#### HOW TO COMPLETE THIS TASK:
Reproduce the text of every record with each occurrence of "Fine Novecento" changed to "Late Twentieth Century" and nothing else altered. Leave the pictures out of your answer.

#### EXERCISE INPUTS:
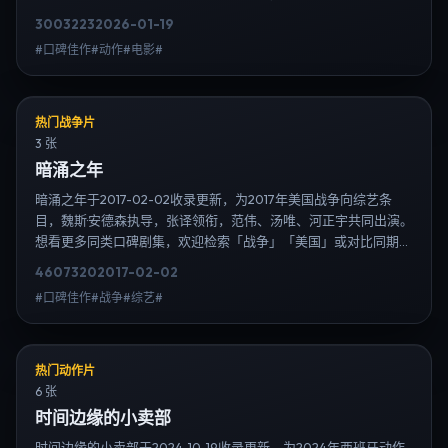
典」或对比同期热播榜单；免费在线观看最新日韩电视剧需求可通
3003
223
2026-01-19
过日韩热播站内搜索扩展到韩剧日剧片单、演员作品与高清连载信
#口碑佳作#动作#电影#
息，延伸检索日韩电视剧、韩剧全集、日剧高清等长尾词。
热门战争片
3 张
暗涌之年
暗涌之年于2017-02-02收录更新，为2017年美国战争向综艺条
目，魏斯·安德森执导，张译领衔，范伟、汤唯、河正宇共同出演。
想看更多同类口碑剧集，欢迎检索「战争」「美国」或对比同期热
播榜单；免费在线观看最新日韩电视剧需求可通过日韩热播站内搜
4607
320
2017-02-02
索扩展到韩剧日剧片单、演员作品与高清连载信息，延伸检索日韩
#口碑佳作#战争#综艺#
电视剧、韩剧全集、日剧高清等长尾词。
热门动作片
6 张
时间边缘的小卖部
时间边缘的小卖部于2024-10-19收录更新，为2024年西班牙动作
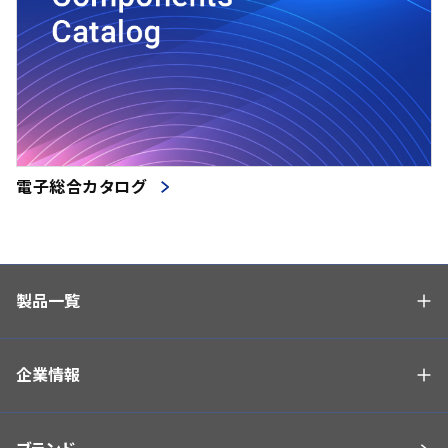
電子総合カタログ
製品一覧
企業情報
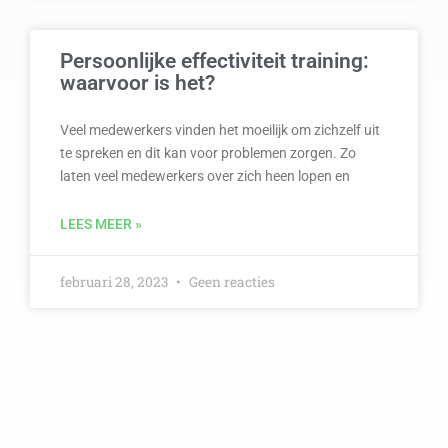
Persoonlijke effectiviteit training:
waarvoor is het?
Veel medewerkers vinden het moeilijk om zichzelf uit
te spreken en dit kan voor problemen zorgen. Zo
laten veel medewerkers over zich heen lopen en
LEES MEER »
februari 28, 2023
Geen reacties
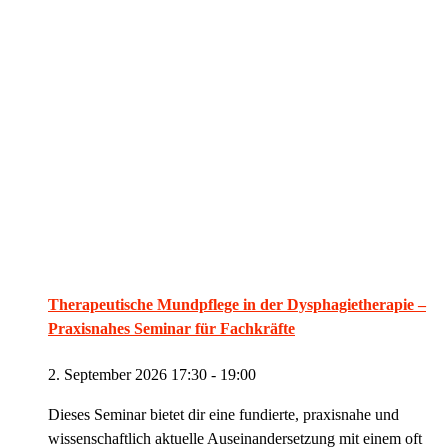
Therapeutische Mundpflege in der Dysphagietherapie –
Praxisnahes Seminar für Fachkräfte
2. September 2026 17:30
-
19:00
Dieses Seminar bietet dir eine fundierte, praxisnahe und
wissenschaftlich aktuelle Auseinandersetzung mit einem oft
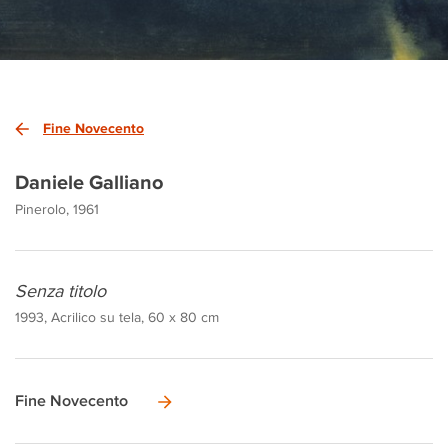
Fine Novecento
Daniele Galliano
Pinerolo, 1961
Senza titolo
1993, Acrilico su tela, 60 x 80 cm
Fine Novecento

#### SOLUTION:
典」或对比同期热播榜单；免费在线观看最新日韩电视剧需求可通
3003
223
2026-01-19
过日韩热播站内搜索扩展到韩剧日剧片单、演员作品与高清连载信
#口碑佳作#动作#电影#
息，延伸检索日韩电视剧、韩剧全集、日剧高清等长尾词。
热门战争片
3 张
暗涌之年
暗涌之年于2017-02-02收录更新，为2017年美国战争向综艺条
目，魏斯·安德森执导，张译领衔，范伟、汤唯、河正宇共同出演。
想看更多同类口碑剧集，欢迎检索「战争」「美国」或对比同期热
播榜单；免费在线观看最新日韩电视剧需求可通过日韩热播站内搜
4607
320
2017-02-02
索扩展到韩剧日剧片单、演员作品与高清连载信息，延伸检索日韩
#口碑佳作#战争#综艺#
电视剧、韩剧全集、日剧高清等长尾词。
热门动作片
6 张
时间边缘的小卖部
时间边缘的小卖部于2024-10-19收录更新，为2024年西班牙动作
電子総合カタログ
製品一覧
企業情報
Persoonlijke effectiviteit training:
waarvoor is het?
Veel medewerkers vinden het moeilijk om zichzelf uit
te spreken en dit kan voor problemen zorgen. Zo
laten veel medewerkers over zich heen lopen en
LEES MEER »
februari 28, 2023
Geen reacties
Therapeutische Mundpflege in der Dysphagietherapie –
Praxisnahes Seminar für Fachkräfte
2. September 2026 17:30
-
19:00
Dieses Seminar bietet dir eine fundierte, praxisnahe und
wissenschaftlich aktuelle Auseinandersetzung mit einem oft
Late Twentieth Century
Daniele Galliano
Pinerolo, 1961
Senza titolo
1993, Acrilico su tela, 60 x 80 cm
Late Twentieth Century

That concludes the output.